The wrappers are genuinely important. A predictor that can call a calculator stops fumbling arithmetic. A predictor wired to search stops guessing at dates. A predictor that drafts an answer, critiques it, and redrafts catches a real share of its own mistakes. Capability gains are real — but they’re gains in the system, and they inherit the system’s failure modes. A search tool can fetch the wrong page. A verifier can approve a wrong answer that looks right. The fluent-but-wrong risk never goes to zero; it moves around.
What this means for daily use
The mental model cashes out as a short set of habits:
- Give it material, not trust. Paste the document, the data, the email thread. Work it can read beats work it must recall, every time.

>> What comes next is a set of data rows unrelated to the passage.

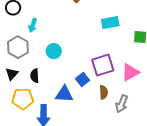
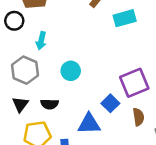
cyan rectangle: (110, 23) -> (125, 18), moved
black semicircle: (35, 76) -> (50, 104), turned -80

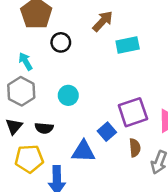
black circle: (14, 21) -> (61, 42), moved
cyan arrow: (41, 41) -> (26, 61), moved, turned 132

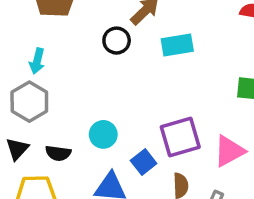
black circle: (61, 42) -> (117, 41), moved
cyan arrow: (26, 61) -> (37, 61), turned -138
cyan circle: (68, 95) -> (103, 134), moved

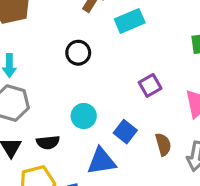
black circle: (117, 41) -> (78, 53), moved
purple square: (180, 137) -> (150, 85), moved, size x0.6

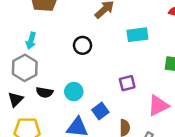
cyan rectangle: (130, 21) -> (137, 35), moved
black semicircle: (48, 142) -> (44, 92), moved

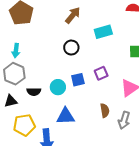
black circle: (83, 45) -> (71, 48), moved
black triangle: (16, 99) -> (11, 101), turned 40
blue square: (100, 111) -> (78, 80), moved, turned 32

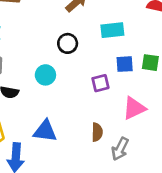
blue square: (78, 80) -> (125, 64), moved
cyan circle: (58, 87) -> (45, 75), moved

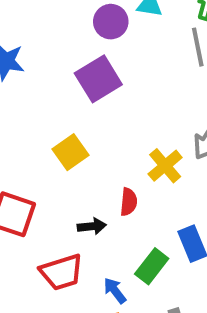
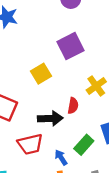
purple square: (98, 79) -> (70, 46), moved
black arrow: (92, 226) -> (50, 118), size x1.5

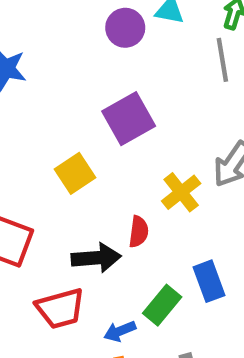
blue arrow: (61, 157) -> (120, 331), turned -77

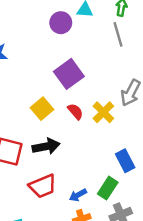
red semicircle: (139, 232) -> (75, 111), moved, turned -42
black arrow: (96, 258) -> (46, 146), moved
green rectangle: (162, 305) -> (108, 188), moved

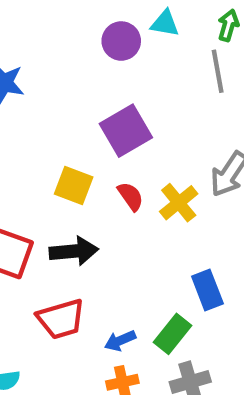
yellow square: (42, 109) -> (74, 186), turned -35

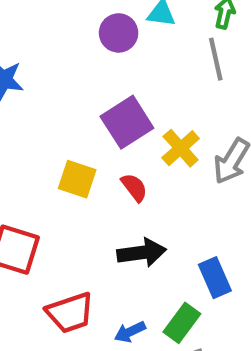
yellow cross: (179, 203) -> (181, 148), moved
black arrow: (74, 251) -> (142, 253), moved

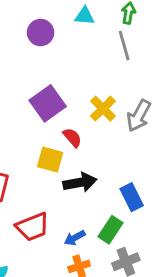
purple circle: (119, 33) -> (41, 33), moved
purple square: (127, 122) -> (48, 103), moved
yellow square: (77, 179) -> (50, 160), moved

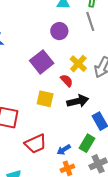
purple circle: (41, 33) -> (59, 31), moved
red semicircle: (72, 138) -> (67, 81), moved
black arrow: (80, 182) -> (78, 101), moved

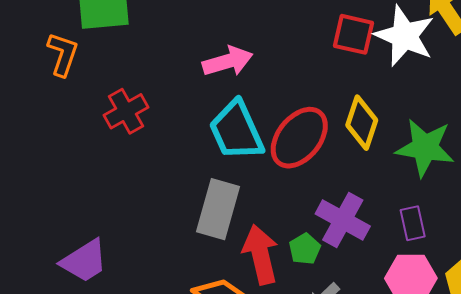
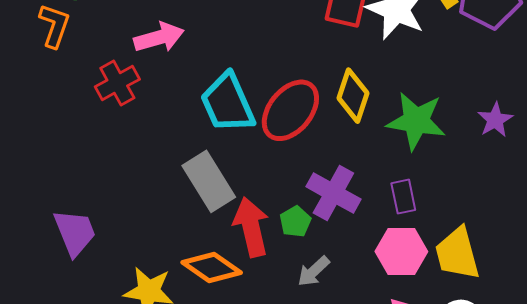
pink arrow: (228, 61) -> (159, 37), moved
gray rectangle: (218, 209) -> (209, 181), turned -48
purple trapezoid: (84, 261) -> (75, 233), turned -80

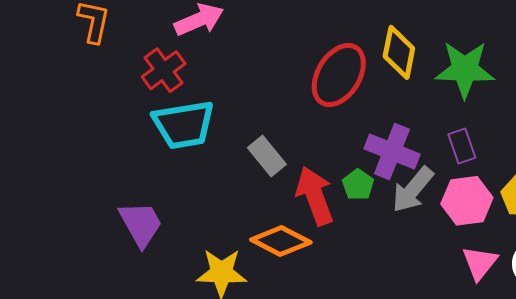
cyan trapezoid: (228, 103) -> (184, 125), moved, turned -68
gray rectangle: (209, 181) -> (267, 156), size x0.7
gray arrow: (314, 271) -> (413, 190), moved, size x1.4

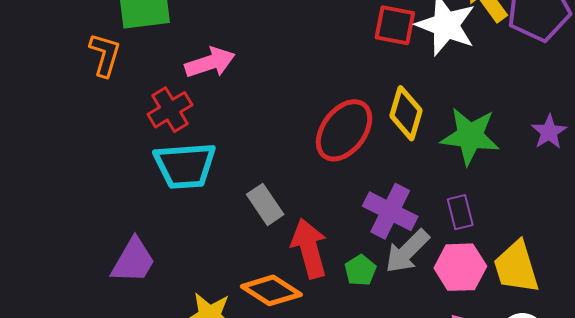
green pentagon: (358, 185) -> (360, 270), moved
purple trapezoid: (141, 224) -> (133, 261), turned 54

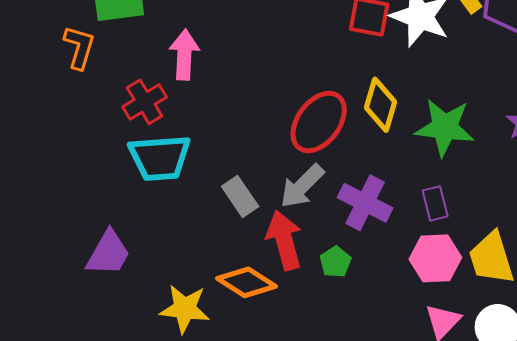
pink arrow: (210, 63) -> (184, 55), turned -69
gray arrow: (407, 251) -> (302, 186), moved

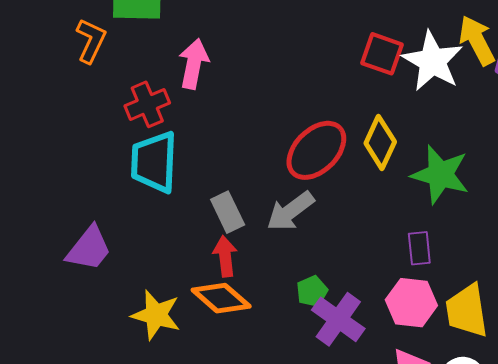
cyan trapezoid: (160, 158) -> (154, 162), turned 88
purple cross: (365, 203) -> (338, 319), moved
red arrow: (284, 240) -> (225, 256), moved, size x0.7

- Verify anything that leaves the building. Names, numbers, quotes, citations, legal and medical claims — check them against a source before a customer, a regulator, or your accountant sees them.
- Use it where drafts are cheap and judgment is yours. First drafts, summaries, options, explanations, code you’ll test — the predictor excels exactly where a wrong answer costs you a minute, not a client.
- Don’t ask it to grade itself. “Are you sure?” produces a confident yes or a polite retraction, both generated the same way as the original answer. Verification needs a source or a test, not a vibe.
None of this is cynicism about the technology. Prediction at this scale is a remarkable, genuinely useful capability — it’s just a different kind of machine than the record-keeping software your business already runs on, and it earns its keep fastest for the people who stop expecting it to be one.